▸ Excerpted passage
○ ○ ○ ○ ○
Corruption occurs at multiple levels of public administration. A series of scandals involving a range of government agencies emerged late in the Uribe administration and accelerated after Santos took office. The alleged malfeasance affected an agricultural subsidies program, an agency handling confiscated assets, a fund used to assist kidnapping victims, the prison authority, and the customs agency, among others. In a November 2010 poll, nearly half of all businesses surveyed stated that bribes were necessary to obtain government contracts, and a procurement scandal in Bogota grew throughout the year, threatening the mayor's hold on office. Colombia was ranked 78 out of 178 countries surveyed in Transparency International's 2010 Corruption Perceptions Index.

The constitution guarantees freedom of expression, and opposition viewpoints are commonly expressed. However, crime and conflict make it difficult for journalists to conduct their work. Dozens of journalists have been murdered since the mid-1990s, many for reporting on drug trafficking and corruption. Most of the cases remain unsolved, though in 2010 perpetrators were convicted in two murders. Two reporters were killed during the year, and self-censorship remained common. The Uribe administration repeatedly accused journalists of antigovernment bias or links to guerrillas, and over a dozen reporters were confirmed as subjects of DAS surveillance. In February 2010 the weekly newsmagazine Cambio, published by Colombia's newspaper of record, El Tiempo, was shuttered. The owners cited weak finances, but top editors pointed to government pressure over stories that were unflattering to the Uribe administration. Slander and defamation remain criminal offenses. The government does not limit or block access to the internet or censor websites.

The constitution provides for freedom of religion, and the government generally respects this right in practice. The authorities also uphold academic freedom, and university debates are often vigorous, though armed groups maintain a presence on many campuses to generate political support and intimidate opponents.

Constitutional rights regarding freedoms of assembly and association are restricted in practice by violence. Although the government provides extensive protection to hundreds of threatened human rights workers, trust in the program varies widely, and numerous activists have been murdered, mostly by paramilitaries and the successor groups. Uribe's rhetorical hostility toward NGOs and human rights defenders was on occasion interpreted as an invitation to physically attack them. While the Santos administration adopted a far more conciliatory and respectful tone, violations continued to occur. Victims' and land rights activists face are especially threatened by former paramilitaries seeking to smother criticism of their ill-gotten assets. At least eight were killed in 2010, including prominent advocates for displaced people and several indigenous activists.
○ ○ ○ ○ ○
▸ Stored data
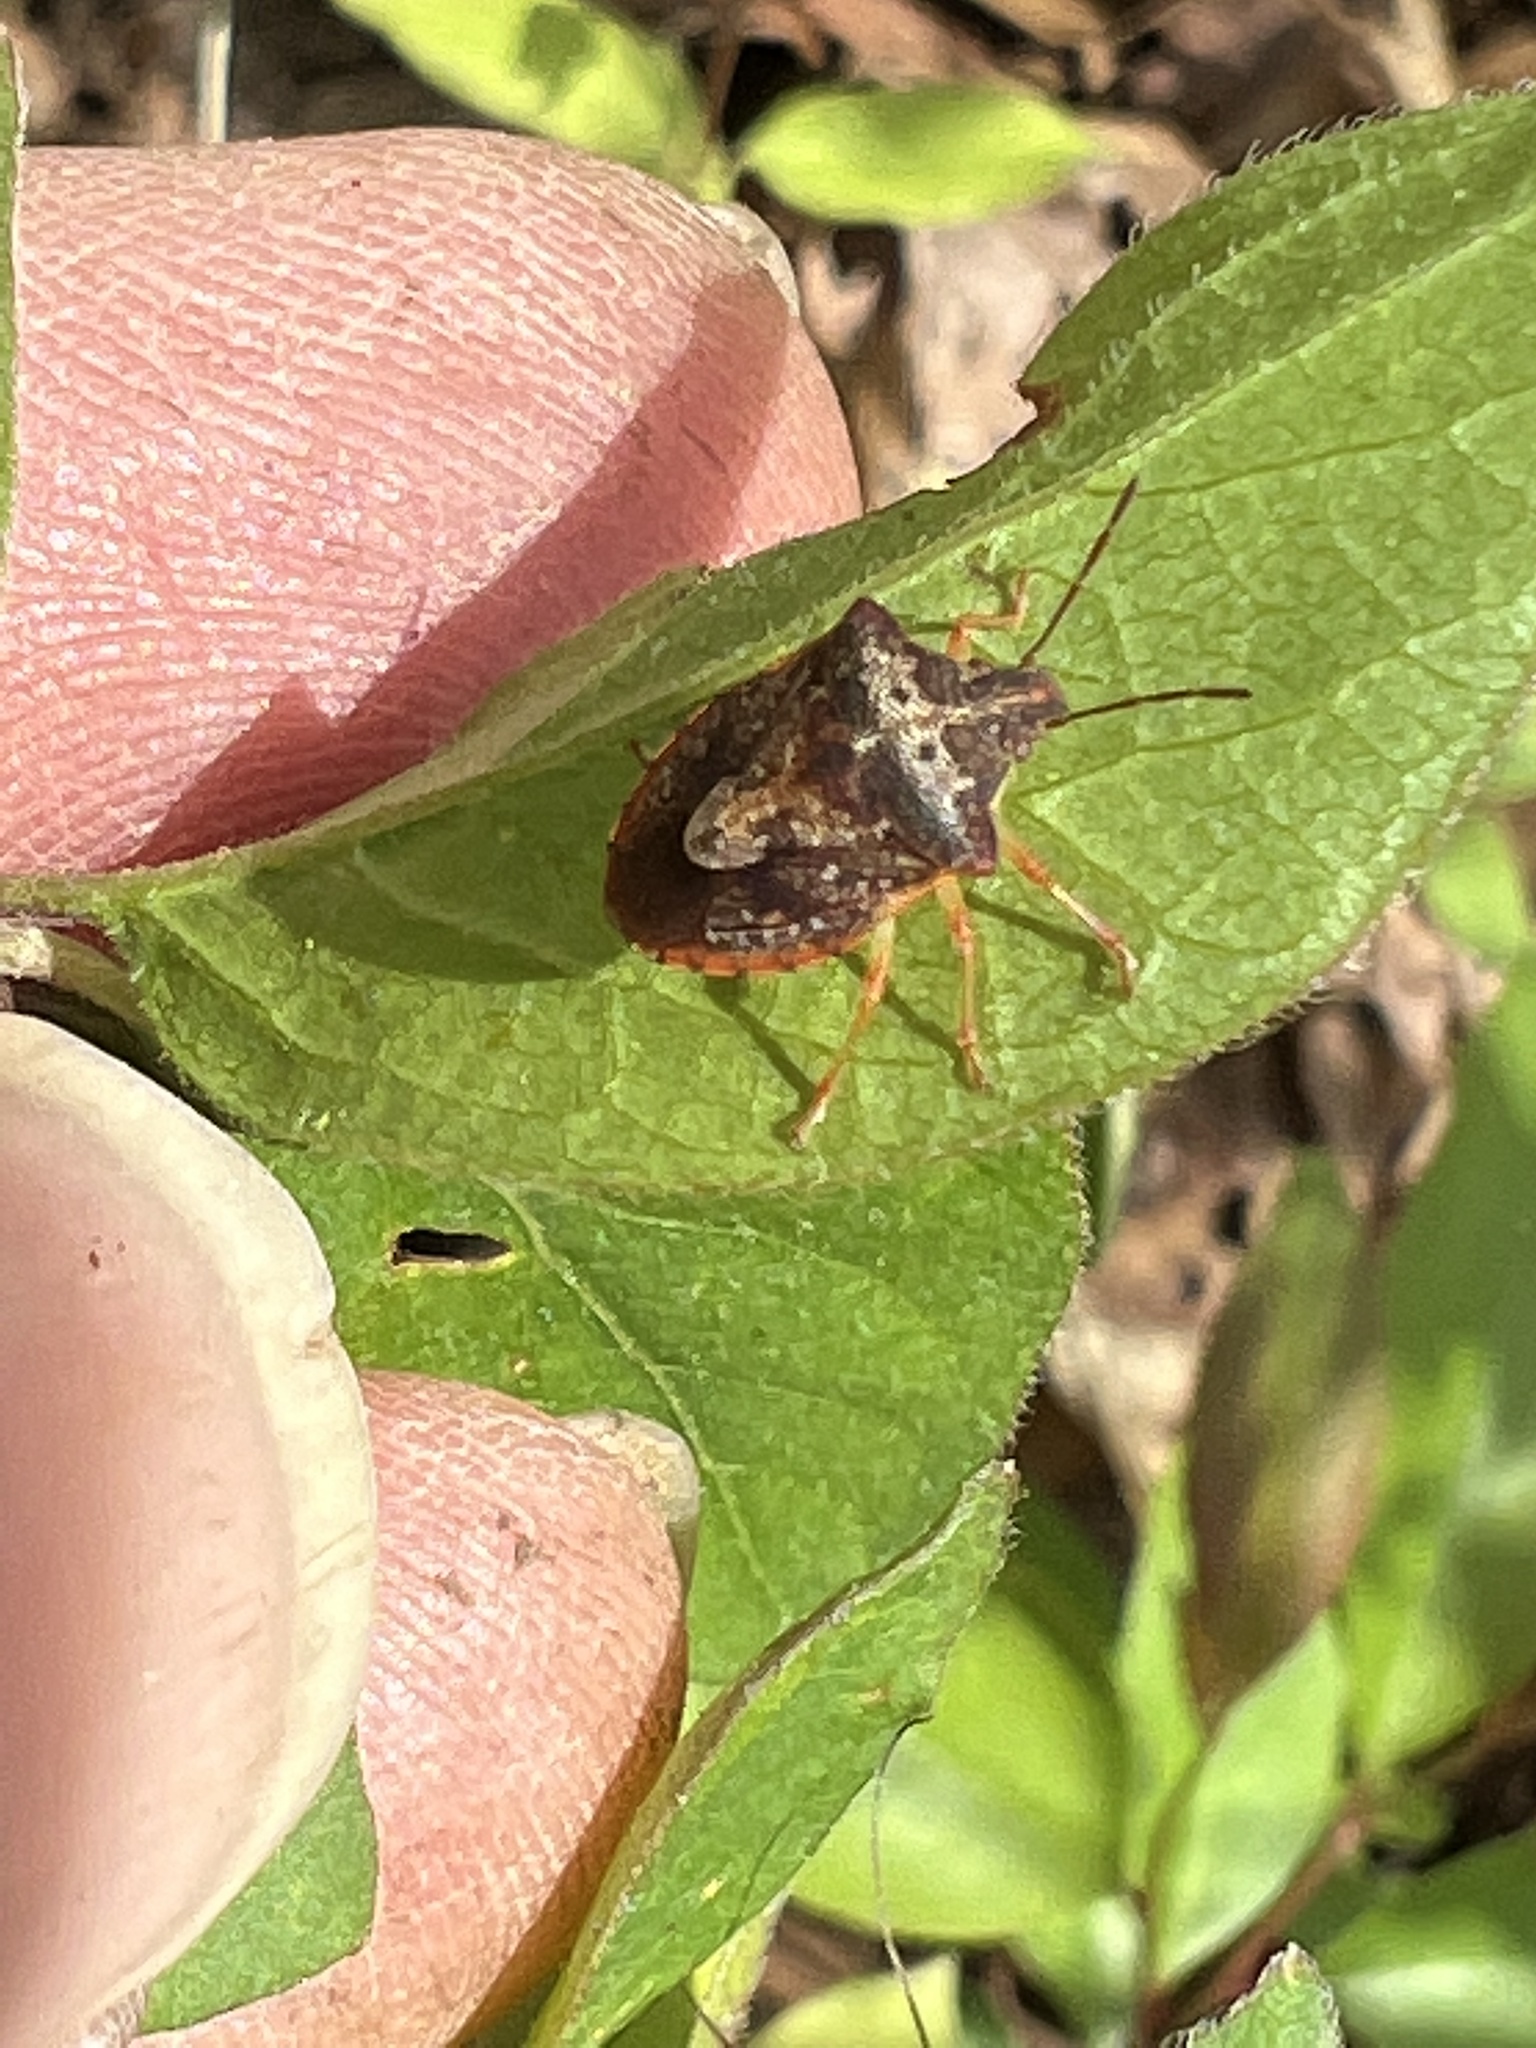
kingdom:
○ ○ ○ ○ ○
▸ What to do
Please give the rank Colombia received in Transparency International's 2010 Corruption Perceptions Index, according to the passage on Colombia above.

▸ Exercise solution
78 out of 178 countries surveyed.